While Senior Chief Chiwala of Masaiti District recently exposed a cartel of unscrupulous people who were engaged in fraudulently distributing land in his chiefdom involving thousands of hectares, Government’s efforts to abate the rot should be supported.
The traditional leader told me in an interview that he was writing to Government investigative wings and other relevant institutions to help him come up with a formidable report on how land was illegally acquired in his chiefdom.
He vowed to engage the Ministry of Agriculture, Lands Department and Anti-Corruption Commission (ACC) to help him get to the root of the land scandal which forced him to cancel all land permits and further suspend issuance of title deeds and demarcation of land.
My exploration into the matter, after perusing through forged documents at his palace which were crafted to be used as legal documents to obtain title deeds from Government, grimly showed that illegally acquired land in the chiefdom effectively involved the in-out-of some corrupt public officials from the local authority and public departments.
Kitwe District Land Alliance (KDLA) coordinator Jestina Kunda calls on the Ministry of Lands to urgently audit the councils and ensure that local authorities account for the money collected to service plots because the current land allocation system was gravely flawed.

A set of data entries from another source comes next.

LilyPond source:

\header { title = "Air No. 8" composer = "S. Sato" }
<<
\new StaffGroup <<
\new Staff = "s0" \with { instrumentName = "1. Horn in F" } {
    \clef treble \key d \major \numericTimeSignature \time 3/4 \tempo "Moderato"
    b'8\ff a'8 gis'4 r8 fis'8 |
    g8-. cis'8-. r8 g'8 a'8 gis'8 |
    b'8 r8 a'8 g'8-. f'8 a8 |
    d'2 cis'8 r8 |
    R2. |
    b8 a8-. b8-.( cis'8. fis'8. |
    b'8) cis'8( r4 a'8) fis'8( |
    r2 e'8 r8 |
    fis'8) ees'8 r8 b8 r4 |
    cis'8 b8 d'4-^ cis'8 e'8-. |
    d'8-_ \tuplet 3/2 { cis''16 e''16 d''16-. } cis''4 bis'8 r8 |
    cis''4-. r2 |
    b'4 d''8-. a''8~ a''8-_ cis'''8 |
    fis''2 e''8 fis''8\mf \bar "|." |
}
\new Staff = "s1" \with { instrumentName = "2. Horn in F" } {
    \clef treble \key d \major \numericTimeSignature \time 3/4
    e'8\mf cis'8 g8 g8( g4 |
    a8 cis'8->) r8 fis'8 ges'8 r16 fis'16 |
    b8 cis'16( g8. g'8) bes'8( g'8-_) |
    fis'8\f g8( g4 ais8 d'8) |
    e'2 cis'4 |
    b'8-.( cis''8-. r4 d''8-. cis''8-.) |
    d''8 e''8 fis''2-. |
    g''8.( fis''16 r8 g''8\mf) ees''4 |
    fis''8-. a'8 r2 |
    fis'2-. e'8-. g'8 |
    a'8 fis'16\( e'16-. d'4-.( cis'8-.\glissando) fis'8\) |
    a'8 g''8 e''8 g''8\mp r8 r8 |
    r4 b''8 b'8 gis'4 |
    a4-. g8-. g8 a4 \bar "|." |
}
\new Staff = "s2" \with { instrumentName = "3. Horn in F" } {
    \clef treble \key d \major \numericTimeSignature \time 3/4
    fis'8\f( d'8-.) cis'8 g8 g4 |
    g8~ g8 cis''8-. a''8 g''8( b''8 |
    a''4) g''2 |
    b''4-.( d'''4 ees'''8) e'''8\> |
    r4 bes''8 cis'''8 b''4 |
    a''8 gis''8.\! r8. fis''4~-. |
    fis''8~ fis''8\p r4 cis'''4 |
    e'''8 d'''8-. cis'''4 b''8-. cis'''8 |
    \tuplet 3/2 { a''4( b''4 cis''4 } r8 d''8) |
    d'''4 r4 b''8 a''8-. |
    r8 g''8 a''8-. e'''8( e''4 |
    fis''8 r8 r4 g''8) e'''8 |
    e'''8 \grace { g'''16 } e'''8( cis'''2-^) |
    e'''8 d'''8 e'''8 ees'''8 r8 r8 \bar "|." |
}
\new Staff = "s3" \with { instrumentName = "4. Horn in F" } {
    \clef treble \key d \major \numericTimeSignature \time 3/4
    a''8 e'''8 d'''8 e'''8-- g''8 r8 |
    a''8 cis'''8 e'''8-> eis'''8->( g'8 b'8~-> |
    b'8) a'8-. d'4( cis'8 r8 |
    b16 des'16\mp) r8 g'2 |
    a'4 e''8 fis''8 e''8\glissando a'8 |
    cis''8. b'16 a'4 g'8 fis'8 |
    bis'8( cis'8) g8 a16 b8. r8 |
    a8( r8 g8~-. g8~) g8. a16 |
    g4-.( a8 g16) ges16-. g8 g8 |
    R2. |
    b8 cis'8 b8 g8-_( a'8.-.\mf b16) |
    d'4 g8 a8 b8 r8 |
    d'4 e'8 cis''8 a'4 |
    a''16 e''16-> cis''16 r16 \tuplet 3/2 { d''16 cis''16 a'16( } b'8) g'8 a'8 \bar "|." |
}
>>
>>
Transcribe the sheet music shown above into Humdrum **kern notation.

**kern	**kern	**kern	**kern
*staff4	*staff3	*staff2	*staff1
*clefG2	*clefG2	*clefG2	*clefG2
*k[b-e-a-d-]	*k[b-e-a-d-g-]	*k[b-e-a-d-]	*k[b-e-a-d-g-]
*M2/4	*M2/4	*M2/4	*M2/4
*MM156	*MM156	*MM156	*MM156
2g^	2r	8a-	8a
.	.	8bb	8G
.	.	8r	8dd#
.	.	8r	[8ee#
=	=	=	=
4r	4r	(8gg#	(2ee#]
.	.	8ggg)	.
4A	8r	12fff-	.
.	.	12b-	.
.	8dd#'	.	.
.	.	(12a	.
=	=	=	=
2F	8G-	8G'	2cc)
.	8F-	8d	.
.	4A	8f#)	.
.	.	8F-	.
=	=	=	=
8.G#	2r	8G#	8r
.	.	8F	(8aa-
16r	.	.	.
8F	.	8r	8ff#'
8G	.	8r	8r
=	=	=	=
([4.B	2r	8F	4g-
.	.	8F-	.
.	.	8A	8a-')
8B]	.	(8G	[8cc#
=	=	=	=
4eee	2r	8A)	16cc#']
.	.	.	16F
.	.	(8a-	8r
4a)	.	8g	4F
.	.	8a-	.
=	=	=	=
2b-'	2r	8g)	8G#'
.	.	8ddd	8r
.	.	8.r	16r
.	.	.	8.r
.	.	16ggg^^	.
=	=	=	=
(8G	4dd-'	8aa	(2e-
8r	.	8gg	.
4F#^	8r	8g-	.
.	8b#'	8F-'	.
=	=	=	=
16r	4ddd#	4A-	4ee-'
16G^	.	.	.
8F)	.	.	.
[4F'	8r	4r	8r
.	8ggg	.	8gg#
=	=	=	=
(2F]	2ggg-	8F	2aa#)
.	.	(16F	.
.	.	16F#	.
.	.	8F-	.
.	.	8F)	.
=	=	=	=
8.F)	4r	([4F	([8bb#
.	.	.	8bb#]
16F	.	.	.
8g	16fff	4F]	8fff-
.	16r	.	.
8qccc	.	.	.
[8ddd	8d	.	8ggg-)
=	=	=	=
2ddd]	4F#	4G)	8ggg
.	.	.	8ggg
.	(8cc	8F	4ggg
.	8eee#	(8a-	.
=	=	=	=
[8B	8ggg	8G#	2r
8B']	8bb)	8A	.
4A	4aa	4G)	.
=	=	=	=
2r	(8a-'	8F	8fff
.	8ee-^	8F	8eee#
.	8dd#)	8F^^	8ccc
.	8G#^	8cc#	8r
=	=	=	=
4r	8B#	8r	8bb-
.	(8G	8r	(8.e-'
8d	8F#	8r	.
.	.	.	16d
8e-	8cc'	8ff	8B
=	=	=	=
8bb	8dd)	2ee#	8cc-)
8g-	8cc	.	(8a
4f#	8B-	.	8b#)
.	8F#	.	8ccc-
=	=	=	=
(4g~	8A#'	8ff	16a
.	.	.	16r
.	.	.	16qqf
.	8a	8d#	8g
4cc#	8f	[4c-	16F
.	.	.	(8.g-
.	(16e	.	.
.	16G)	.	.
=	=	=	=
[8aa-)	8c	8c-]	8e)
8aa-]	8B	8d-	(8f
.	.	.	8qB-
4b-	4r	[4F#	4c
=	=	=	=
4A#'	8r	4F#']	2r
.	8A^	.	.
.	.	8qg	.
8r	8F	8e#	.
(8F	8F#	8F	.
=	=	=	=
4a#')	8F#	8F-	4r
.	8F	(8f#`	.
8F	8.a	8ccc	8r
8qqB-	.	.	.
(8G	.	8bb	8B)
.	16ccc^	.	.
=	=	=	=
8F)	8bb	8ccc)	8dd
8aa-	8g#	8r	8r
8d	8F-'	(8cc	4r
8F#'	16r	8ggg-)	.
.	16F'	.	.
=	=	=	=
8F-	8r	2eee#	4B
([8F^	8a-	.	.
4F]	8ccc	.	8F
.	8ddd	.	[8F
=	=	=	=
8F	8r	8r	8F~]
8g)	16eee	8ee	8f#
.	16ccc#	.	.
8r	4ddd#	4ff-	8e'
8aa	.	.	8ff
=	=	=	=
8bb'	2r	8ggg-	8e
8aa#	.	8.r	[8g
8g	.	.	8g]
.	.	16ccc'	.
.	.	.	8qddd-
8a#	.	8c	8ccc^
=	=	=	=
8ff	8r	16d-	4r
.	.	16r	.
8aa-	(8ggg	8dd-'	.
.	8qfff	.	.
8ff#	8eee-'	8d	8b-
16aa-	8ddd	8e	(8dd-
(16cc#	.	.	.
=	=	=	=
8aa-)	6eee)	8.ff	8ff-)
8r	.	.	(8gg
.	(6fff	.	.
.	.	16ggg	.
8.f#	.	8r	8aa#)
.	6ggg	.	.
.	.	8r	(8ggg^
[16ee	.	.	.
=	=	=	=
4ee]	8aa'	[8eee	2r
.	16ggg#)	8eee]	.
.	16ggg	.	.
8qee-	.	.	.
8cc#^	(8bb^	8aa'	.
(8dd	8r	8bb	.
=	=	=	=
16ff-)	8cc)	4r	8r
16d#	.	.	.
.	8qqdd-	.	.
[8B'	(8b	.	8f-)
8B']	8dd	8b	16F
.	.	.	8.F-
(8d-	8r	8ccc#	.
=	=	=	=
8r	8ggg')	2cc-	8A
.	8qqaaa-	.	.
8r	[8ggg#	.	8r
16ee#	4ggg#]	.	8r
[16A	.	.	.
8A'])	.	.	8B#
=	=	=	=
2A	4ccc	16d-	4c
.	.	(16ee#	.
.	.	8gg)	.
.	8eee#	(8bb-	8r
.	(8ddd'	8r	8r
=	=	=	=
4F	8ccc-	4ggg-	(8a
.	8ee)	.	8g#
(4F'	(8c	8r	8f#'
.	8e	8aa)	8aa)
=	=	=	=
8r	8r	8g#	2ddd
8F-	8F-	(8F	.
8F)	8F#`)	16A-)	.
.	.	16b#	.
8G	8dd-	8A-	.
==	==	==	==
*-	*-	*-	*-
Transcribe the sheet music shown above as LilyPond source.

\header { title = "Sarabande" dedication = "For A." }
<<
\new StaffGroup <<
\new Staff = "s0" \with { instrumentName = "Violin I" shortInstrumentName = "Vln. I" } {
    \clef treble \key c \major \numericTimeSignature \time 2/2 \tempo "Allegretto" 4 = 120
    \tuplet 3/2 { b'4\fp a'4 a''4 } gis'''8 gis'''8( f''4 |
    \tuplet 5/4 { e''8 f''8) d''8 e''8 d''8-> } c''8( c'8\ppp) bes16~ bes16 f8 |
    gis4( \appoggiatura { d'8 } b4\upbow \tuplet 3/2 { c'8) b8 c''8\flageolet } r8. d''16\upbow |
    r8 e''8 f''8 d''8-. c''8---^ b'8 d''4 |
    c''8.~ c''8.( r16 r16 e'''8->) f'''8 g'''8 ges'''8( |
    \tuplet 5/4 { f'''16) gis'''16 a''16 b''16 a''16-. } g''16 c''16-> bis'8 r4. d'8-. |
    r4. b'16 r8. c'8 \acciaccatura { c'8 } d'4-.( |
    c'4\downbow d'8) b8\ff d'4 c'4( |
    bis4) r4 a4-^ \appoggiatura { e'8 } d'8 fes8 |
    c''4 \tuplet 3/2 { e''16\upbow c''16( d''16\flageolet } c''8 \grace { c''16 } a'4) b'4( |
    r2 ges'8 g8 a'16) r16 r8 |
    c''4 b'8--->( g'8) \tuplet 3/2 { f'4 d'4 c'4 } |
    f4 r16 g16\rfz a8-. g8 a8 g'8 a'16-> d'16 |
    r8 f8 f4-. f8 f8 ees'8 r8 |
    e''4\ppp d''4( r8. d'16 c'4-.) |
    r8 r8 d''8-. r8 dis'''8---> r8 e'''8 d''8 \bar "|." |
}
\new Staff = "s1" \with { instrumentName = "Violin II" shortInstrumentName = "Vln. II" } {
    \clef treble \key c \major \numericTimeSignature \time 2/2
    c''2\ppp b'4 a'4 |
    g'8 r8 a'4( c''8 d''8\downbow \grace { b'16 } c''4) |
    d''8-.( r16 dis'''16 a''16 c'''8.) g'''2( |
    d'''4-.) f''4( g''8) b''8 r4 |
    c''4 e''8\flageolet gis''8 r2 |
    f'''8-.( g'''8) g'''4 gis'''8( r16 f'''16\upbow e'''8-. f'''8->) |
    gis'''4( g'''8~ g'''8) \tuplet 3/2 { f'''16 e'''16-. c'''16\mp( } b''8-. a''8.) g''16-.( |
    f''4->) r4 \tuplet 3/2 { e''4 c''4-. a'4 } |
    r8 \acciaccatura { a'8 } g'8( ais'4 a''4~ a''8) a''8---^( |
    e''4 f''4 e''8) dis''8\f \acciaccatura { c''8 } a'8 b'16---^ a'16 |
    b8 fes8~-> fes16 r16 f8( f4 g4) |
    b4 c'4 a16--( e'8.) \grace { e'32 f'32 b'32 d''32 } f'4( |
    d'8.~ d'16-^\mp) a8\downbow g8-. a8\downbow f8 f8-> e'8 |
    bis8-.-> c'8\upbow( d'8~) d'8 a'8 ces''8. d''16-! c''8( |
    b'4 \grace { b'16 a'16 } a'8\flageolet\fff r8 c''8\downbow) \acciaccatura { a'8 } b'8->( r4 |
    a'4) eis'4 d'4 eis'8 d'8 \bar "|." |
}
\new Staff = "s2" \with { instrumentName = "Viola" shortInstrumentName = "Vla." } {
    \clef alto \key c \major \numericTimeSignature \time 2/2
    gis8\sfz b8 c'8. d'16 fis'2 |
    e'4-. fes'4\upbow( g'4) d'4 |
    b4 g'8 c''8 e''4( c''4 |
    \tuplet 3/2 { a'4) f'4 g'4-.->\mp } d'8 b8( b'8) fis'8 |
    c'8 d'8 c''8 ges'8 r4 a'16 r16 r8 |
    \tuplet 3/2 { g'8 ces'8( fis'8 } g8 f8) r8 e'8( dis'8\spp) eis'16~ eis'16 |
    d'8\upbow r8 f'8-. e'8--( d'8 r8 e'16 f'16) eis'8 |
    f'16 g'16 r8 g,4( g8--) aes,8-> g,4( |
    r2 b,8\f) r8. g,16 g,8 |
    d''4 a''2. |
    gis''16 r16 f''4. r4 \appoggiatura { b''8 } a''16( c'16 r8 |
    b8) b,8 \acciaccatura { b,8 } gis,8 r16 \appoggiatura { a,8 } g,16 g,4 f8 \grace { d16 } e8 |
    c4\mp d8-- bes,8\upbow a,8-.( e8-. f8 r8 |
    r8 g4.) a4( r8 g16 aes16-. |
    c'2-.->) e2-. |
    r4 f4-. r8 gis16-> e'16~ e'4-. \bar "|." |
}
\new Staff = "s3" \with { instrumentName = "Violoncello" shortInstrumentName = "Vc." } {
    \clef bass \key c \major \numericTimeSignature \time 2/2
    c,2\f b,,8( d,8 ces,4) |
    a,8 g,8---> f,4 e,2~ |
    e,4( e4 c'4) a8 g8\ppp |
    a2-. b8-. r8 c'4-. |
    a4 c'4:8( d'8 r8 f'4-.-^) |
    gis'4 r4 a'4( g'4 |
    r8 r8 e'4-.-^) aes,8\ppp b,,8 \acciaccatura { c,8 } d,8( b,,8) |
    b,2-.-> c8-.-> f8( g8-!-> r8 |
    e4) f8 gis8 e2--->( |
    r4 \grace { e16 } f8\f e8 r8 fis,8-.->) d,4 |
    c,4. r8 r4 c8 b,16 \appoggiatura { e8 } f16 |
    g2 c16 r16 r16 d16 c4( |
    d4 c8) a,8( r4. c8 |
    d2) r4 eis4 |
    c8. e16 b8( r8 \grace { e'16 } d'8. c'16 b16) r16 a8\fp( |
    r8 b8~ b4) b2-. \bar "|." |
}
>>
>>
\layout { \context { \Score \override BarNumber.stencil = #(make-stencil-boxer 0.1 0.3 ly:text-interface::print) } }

Ms Kunda tells me that Government’s decision to suspend allocation of sub-serviced plots of land by local authorities was a welcome development, adding that it was paramount that people should demand the Land Policy from their members of Parliament (MPs) in order to know the guidelines on how land was being managed in the country.
She complains that the Land Policy, which has been in draft form since 2007, was not a working document.
“KDLA wonders how the Government has continued to administer land without a policy because the policy gives guide to the Land Act. The absence of the Land Policy has resulted in a lot of gaps in the manner land is being administered and that is how there are a lot of disputes surrounding land allocation and management,” she argues.
In 2010, an inter-ministerial taskforce was formed to address land acquisition with the prime role of looking at matters relating to land administration and its acquisition.
This came at the heels of the lofty rate at which land was corruptly exchanging oiled-hands with money.
Copperbelt Minister Mwenya Musenge tells me that illegal land allocation was a chief problem that should be fought from all angles and that Government was putting in place strategies to address all forms of corruption in councils.
He was comfortably aware of corruption in society and by extension, Minister Musenge says he was also aware that some cartels had been forced in the councils to the extent of defrauding the Constituency Development Fund (CDF) and vehemently articulated public concern.
He assures that Government was closing in on the culprits. Some people have been informed that the land belongs to another person despite having letters of offer from the council.
There have been cases in Lusaka and elsewhere where the registers may reflect two people holding on title deeds for the same land.
With the current illegal land allocation dilemma, Lands Minister Wylbur Simuusa says Government will only start allocating land banks meant for commercial purposes after a land audit has been concluded which was expected to start in August last year and that those implicated in the land scam would be forced to dance to the legal gauntlet.
Aptly so, Minister Simuusa’s suspension of allocation of land by all councils in the country was not a stray attempt to halt the bane.
As Government confronts the plaque, there is also every need to generate massive public sensitisation among all stakeholders on the need to acquire land using legally applied mechanisms.
More so, Government should make the broom at all councils in the country sweep out the putrid progeny which has formed to steal State land from the poor.
Otherwise, the question to ponder which also supplicates obvious rejoins remains: Is the hand of some councillors going to continue to be a ripe recipe to accelerate official antics associated illegal land allocation.